New York Governor Kathy Hochul signed a bill in early January of this year protecting children under the age of 12 from arrest and criminal adjudication for virtually all crimes in New York.  The bill will go into effect in 2023.  

The prior law provided that anyone between the age of 7 and 18 could be charged as a juvenile delinquent, throwing the child into the maws of juvenile delinquency for most crimes.  The new bill raises the lower age for juvenile delinquency to 12, except in the case of homicide.

Criminal justice reform advocates have pushed for increasing the minimum age to 12 to help children of color who are disproportionately affected by entering the juvenile justice system too early and consequently changing the course of their lives invariably for the worse. 

The new law requires that local social services departments provide a differential response program for those under the age of 12 who may have otherwise been charged as a juvenile delinquent. The programs will connect children to proper mental health care and other services instead of sending them into the juvenile justice system. The programs will be monitored by the state.

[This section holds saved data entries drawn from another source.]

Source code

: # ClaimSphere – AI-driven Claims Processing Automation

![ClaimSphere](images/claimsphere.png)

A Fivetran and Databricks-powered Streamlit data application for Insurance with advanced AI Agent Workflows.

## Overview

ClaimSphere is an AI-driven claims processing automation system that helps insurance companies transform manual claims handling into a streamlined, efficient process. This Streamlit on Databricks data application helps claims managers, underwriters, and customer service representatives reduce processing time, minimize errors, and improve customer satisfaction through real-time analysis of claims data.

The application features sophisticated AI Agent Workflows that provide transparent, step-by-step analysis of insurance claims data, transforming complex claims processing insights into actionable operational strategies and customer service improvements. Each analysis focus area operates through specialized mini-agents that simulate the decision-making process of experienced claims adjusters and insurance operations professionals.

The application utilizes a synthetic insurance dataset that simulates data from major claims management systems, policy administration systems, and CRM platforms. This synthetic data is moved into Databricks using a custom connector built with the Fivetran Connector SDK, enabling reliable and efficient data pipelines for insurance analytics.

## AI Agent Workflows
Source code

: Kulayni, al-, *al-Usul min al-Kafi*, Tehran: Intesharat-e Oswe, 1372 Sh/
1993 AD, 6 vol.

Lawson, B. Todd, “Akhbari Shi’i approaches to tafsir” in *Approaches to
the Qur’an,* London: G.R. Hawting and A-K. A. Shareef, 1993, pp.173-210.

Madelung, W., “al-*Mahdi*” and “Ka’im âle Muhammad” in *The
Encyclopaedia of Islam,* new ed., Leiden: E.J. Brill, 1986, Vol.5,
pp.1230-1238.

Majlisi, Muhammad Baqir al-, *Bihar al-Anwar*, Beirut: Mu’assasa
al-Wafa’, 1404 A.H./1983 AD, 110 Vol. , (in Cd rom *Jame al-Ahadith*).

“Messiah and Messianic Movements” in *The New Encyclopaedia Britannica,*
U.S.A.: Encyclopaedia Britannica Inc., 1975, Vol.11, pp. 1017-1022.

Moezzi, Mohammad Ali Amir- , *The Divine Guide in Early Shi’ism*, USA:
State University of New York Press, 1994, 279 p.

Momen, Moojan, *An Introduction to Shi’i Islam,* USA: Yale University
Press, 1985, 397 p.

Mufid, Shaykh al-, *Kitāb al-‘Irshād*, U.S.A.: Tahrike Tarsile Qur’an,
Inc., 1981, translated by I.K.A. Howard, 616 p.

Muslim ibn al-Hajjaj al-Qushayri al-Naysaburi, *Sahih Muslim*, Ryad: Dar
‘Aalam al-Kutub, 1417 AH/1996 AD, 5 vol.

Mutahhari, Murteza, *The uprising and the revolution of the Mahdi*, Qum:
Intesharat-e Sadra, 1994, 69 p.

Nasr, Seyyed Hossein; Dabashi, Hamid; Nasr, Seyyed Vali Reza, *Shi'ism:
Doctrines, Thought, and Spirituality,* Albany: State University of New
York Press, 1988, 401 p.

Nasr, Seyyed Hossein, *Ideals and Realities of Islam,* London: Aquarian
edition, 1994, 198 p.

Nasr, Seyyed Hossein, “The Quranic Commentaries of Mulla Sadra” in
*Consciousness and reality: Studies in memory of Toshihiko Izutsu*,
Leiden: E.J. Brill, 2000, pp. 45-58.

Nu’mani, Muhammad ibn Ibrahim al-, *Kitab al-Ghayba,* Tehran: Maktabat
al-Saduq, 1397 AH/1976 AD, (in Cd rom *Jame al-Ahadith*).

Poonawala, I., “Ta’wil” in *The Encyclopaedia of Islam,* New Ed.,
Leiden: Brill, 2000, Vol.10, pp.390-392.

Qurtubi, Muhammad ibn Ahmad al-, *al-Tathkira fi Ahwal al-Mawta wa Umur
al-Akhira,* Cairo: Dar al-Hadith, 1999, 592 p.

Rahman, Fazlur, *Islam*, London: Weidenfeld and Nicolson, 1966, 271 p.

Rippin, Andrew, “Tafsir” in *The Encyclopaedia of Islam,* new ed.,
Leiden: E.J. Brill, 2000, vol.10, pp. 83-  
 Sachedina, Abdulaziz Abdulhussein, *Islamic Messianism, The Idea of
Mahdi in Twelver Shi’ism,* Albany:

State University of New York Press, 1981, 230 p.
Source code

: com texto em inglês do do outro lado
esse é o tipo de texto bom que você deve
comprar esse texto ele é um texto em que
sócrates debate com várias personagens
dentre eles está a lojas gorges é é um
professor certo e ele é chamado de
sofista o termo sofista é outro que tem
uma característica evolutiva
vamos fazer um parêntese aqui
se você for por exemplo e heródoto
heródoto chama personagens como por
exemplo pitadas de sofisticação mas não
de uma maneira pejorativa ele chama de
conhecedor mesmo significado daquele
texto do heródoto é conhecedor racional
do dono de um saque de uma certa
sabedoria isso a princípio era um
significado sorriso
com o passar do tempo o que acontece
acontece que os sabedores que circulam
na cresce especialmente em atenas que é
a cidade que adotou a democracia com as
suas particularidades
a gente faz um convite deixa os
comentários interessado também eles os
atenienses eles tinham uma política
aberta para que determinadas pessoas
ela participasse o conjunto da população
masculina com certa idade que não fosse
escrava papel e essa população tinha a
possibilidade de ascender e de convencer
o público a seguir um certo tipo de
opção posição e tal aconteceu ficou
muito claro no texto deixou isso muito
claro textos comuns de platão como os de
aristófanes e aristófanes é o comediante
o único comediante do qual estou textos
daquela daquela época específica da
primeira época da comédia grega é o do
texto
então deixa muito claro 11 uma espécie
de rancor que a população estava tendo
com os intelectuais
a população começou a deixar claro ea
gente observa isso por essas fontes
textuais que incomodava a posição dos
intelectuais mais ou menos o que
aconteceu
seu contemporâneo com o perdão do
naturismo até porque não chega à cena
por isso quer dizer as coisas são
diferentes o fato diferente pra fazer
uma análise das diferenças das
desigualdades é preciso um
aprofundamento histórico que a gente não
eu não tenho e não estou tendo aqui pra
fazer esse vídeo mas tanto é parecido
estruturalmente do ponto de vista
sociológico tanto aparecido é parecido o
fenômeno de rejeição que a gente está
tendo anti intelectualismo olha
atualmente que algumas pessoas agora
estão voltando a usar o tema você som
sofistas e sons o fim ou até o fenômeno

The Legal Aid Society called the legislation “critical” since over 800 children under the age of 12 were arrested in New York by police in 2019. In New York City, 90% of those children were of color.

Dawne Mitchell, attorney in charge of The Legal Aid Society’s juvenile rights practice, welcomed the new bill in her statement to the press. Mitchell remarked, “For decades, our young clients—the overwhelming majority of whom come from communities of color—have suffered significant trauma from these draconian practices, including life-long harm.” 
The National Governors Association reports that 27 states have no minimum age of juvenile adjudication. In 15 states, the minimum age is 10. In the remaining states, the minimum age ranges from 6 years old in North Carolina to 12 years old. New York will join California, Utah, and Massachusetts in having a minimum age of 12 when the new law takes effect. 

The National Juvenile Justice Network calls on all states to set a minimum age of prosecution of no lower than 14 years old in accordance with the standards set forth by the United Nations Convention on the Rights of the Child.